Витгенштейн и Щедровицкий

 
1.Витгенштейн сначала принял относительно узкое определение философии как «критику значения» – limits of meaningful language.
 
Как известно, у Витгенштейна два периода. Первый период «Трактата» теснее привязан к математической логике и «строгому мышлению». Второй период – это более глубокие, но, видимо, незаконченные исследования. Первый период вообще есть результат общения с кругом Рассела, анализ оснований математики. Второй период – уже свободный полёт, исследование Homo Ludens, «танца» разума.
 
Cудя по всему Щедровицкого интересовали механизмы «мышление-речь»,  «мышление-деятельность». На более позднем этапе мы видим, что московский методологический кружок занялся организационно-деятельностными играми.
 
2.В «Трактате» Витгенштейн нигде не пользуется формализмом математической логики, однако очевидно пересечение. Например, факты и атомарные высказывания это и есть сигнатура  «исчисления» в логике. Витгенштейн сразу берётся за философские вопросы – он не находит «простых имён», имена разрешаются только в контексте предложения – proposition. C точки зрения математической логики, это то, что называется различием синтаксиса и интерпретации (семантики). Вся теория и концепция «доказательства» – это mapping между доказуемыми и истинными предложениями. Доказательства – это процессы порождения предложений (продукции) в «исчислении», и соответствие этих предложений предложениям в объектном языке, в котором определена та или иная функция истины. Таким образом, когда мы что-то доказываем, мы как бы «измеряем истину». Измерения могут быть менее точными или более точными.
 
Витгенштейн приходит к тому, что все известные языковые процессы ограничены, также как в физике те или иные модели «работают» только в определённых рамках, привязаны к «системам координат». Если закон физики – это нечто, работающее «во всех системах координат», то философские теории должны обобщать знания субъектов. Но всё это только двойки «Объект-Субъект». Полный метаязык формализован быть не может, и узкая задача философии – расставлять лингвистические маркеры: об этом говорить можно, о другом следует молчать.
 
Московский методологический кружок занимается «конфигурированием» теоретических представлений и практических предложений о деятельности.
 
3.Таким образом, Витгенштейн пришёл к идее философской терапии. Работу философа можно свести к сбору напоминаний (reminders) о некоторой практической цели. Философские проблемы для индивидуума – это просто ситуации, которые вызывают беспокойство. Философские проблемы с точки зрения академической философии – это совсем другое. С точки зрения Витгенштейна, можно говорить о терапии иллюзий, об обнаружении софистики и направленной лжи. В то время как проблемы академической философии более статические, привязаны к призракам Гоббса, к раздаче тем для диссертаций.
Видимо, такие же горизонты свободы мышления привлекали и Щедровицкого. Три «пояса» (мД, М-К и М) связаны процессами: пониманием и рефлексией. Это почти что компьютерная метафора, операционная система.

┄┄┄┄┄┄┄┄┄┄

◆ Условие задания ◆
Продолжите текст о Витгенштейне и Щедровицком, начав сразу после его последнего предложения. Строки, следующие за текстом, для выполнения работы не нужны.

◆ Записанные данные ◆

┄┄┄┄┄┄┄┄┄┄

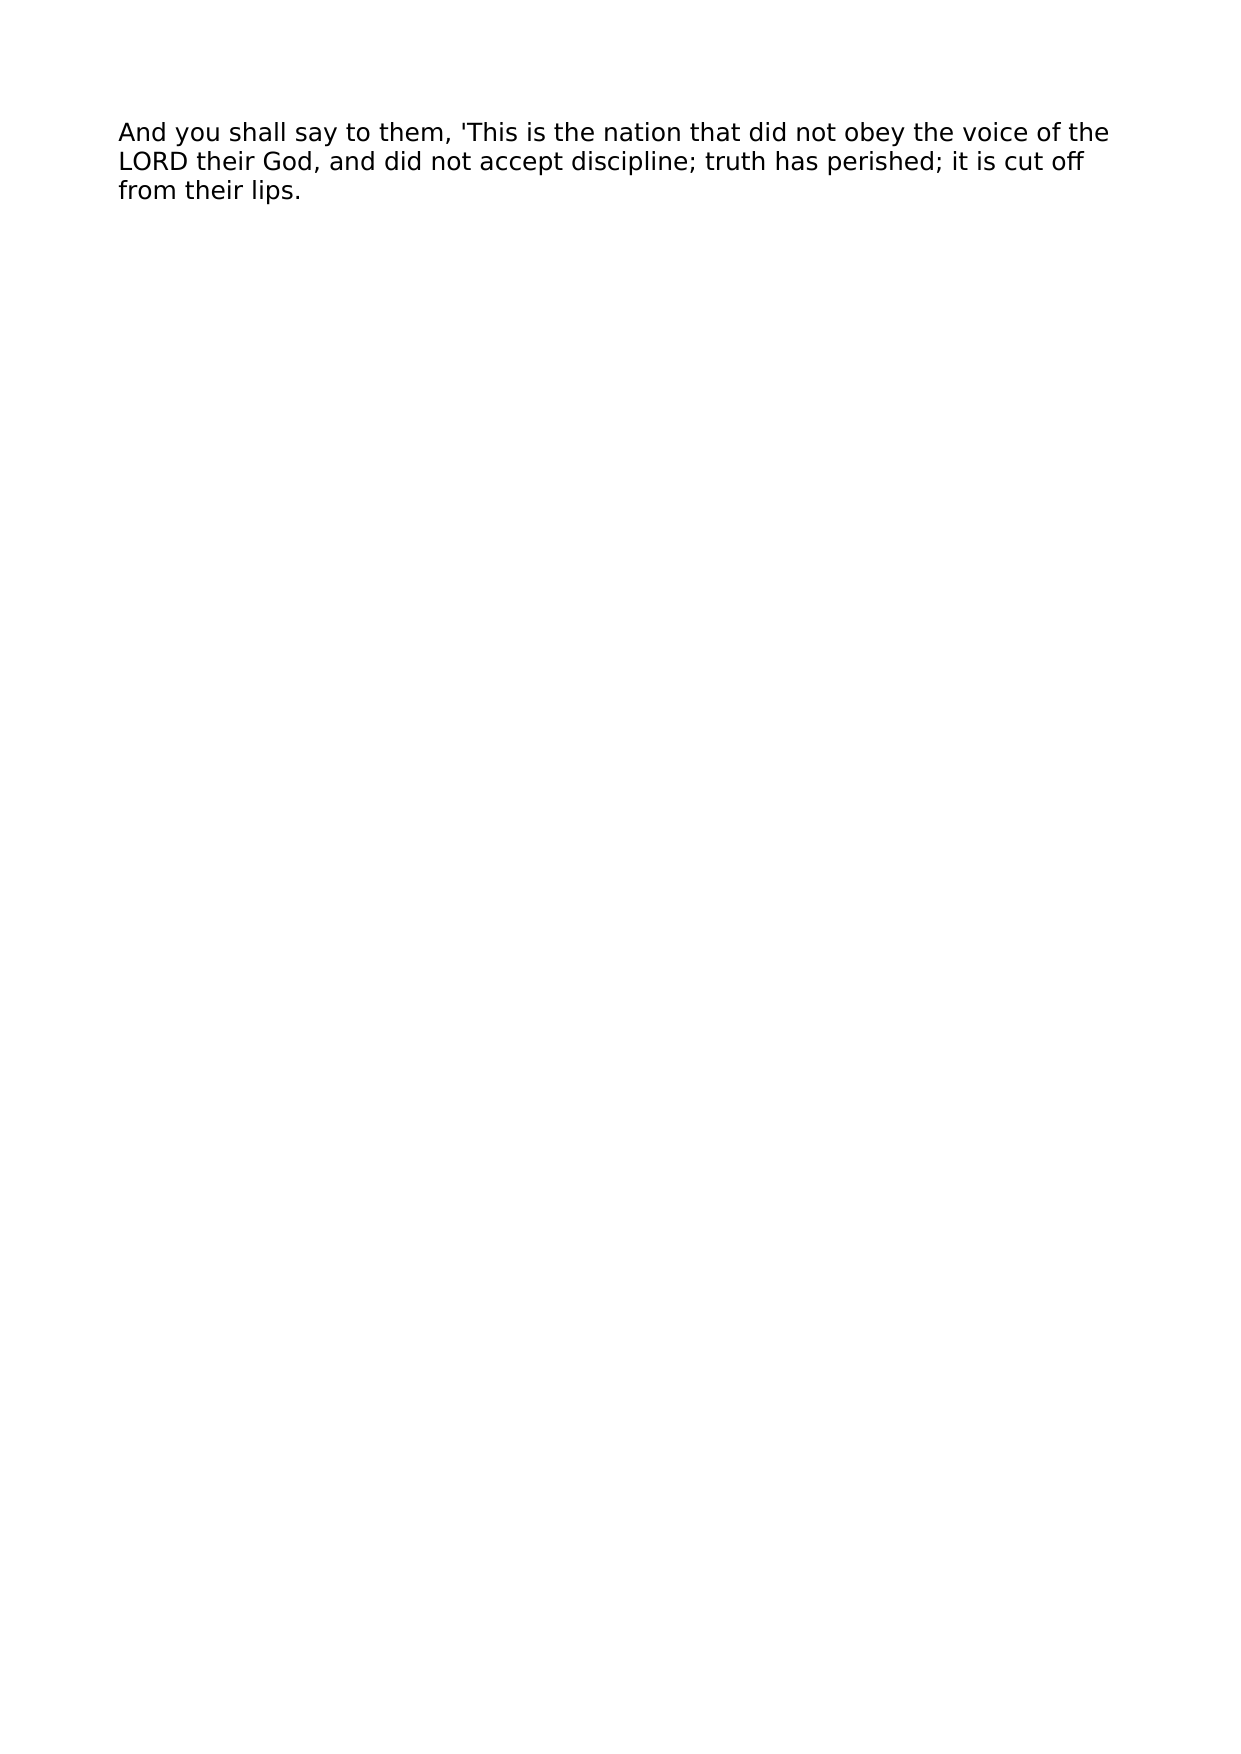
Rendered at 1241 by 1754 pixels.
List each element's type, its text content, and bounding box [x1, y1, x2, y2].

┄┄┄┄┄┄┄┄┄┄

◆ Ответ ◆
4.В отличие от Щедровицкого Витгенштейн не стал концентрироваться на изобретении нового метаязыка, или метасистем, а попробовал обсуждать свои результаты с членами Венского кружка, переходя к сути действительного положения дел. В первую очередь Витгенштейн заявил, что его философию (трактат) неправильно относят к научным дисциплинам. Скорее это особое исследование по этике, исследование проблем идентичности – problems of the self. Далее Витгенштейн заметил, что цель терапии, основанной на психологии, – удовлетворение потребностей человека, реализация практического земного счастья.
 
Философская терапия, основанная на анализе предложений языка, находится на другом уровне – на уровне точных наук. Третье – это то, что этические предложения принципиально отличаются от логических, they show but cannot say. Всё это – новое слово в фундаментальных исследованиях.
 
В отличие от Витгенштейна, который больше интересовался индивидуализмом, чем коллективизмом, кружок Щедровицкого сознательно выработал развитый, хотя и весьма замкнутый язык для своих последователей – для «операционализации» процессов мышления. Методология стала противопоставляться натурализму, так как функции природы стала выполнять, «играть» мыследеятельность. Поскольку московский методологический кружок стал заниматься организованностью мышления, межпрофессиональными коллективами, педагогикой и герменевтикой, следует считать, что методологи пошли дальше Витгенштейна, который «оставил свой корабль среди бушующих волн». Можно надеяться, что в будущем появятся новые «операции» – результаты методологической революции, и многие «искусственно организованные мыследеятельности» приобретут статус реальности.
 
5.Витгенштейн построил в  своём «Трактате» логический язык для философских рассуждений, который был предметом обсуждения ранними позитивистами. Идея такого языка была очень естественна и начиналась с вопроса о возможности «строгого мышления». Иногда думают, что строгость мышления – это то, что позволяет «хорошо играть в шахматы», или просто альтернатива «расхлябанного мышления. На самом деле всё не так просто, и строгость мышления – более точный и более технический термин. Существуют ярко выраженные уровни строгости. Строгое доказательство теоремы о том, что непрерывная кривая без самопересечений разбивает плоскость на «внутреннюю» и на «внешнюю» части, занимает несколько страниц. Если кривая гладкая (дифференцируемая), то доказательство проще. Лейбниц придумал ряды и доказал всё, что ему надо было. В XIX веке появились сотни признаков, правил сходимости рядов и интегралов, так как без этого никто не гарантировал «устойчивость вычислительных схем». Одного знакомого студента на третьем курсе на экзамене по функциональному анализу попросили «нарисовать область». Он сказал: «Я вам область рисовать не буду, вы с  ума сошли...» Он всё же сдал экзамен на отлично.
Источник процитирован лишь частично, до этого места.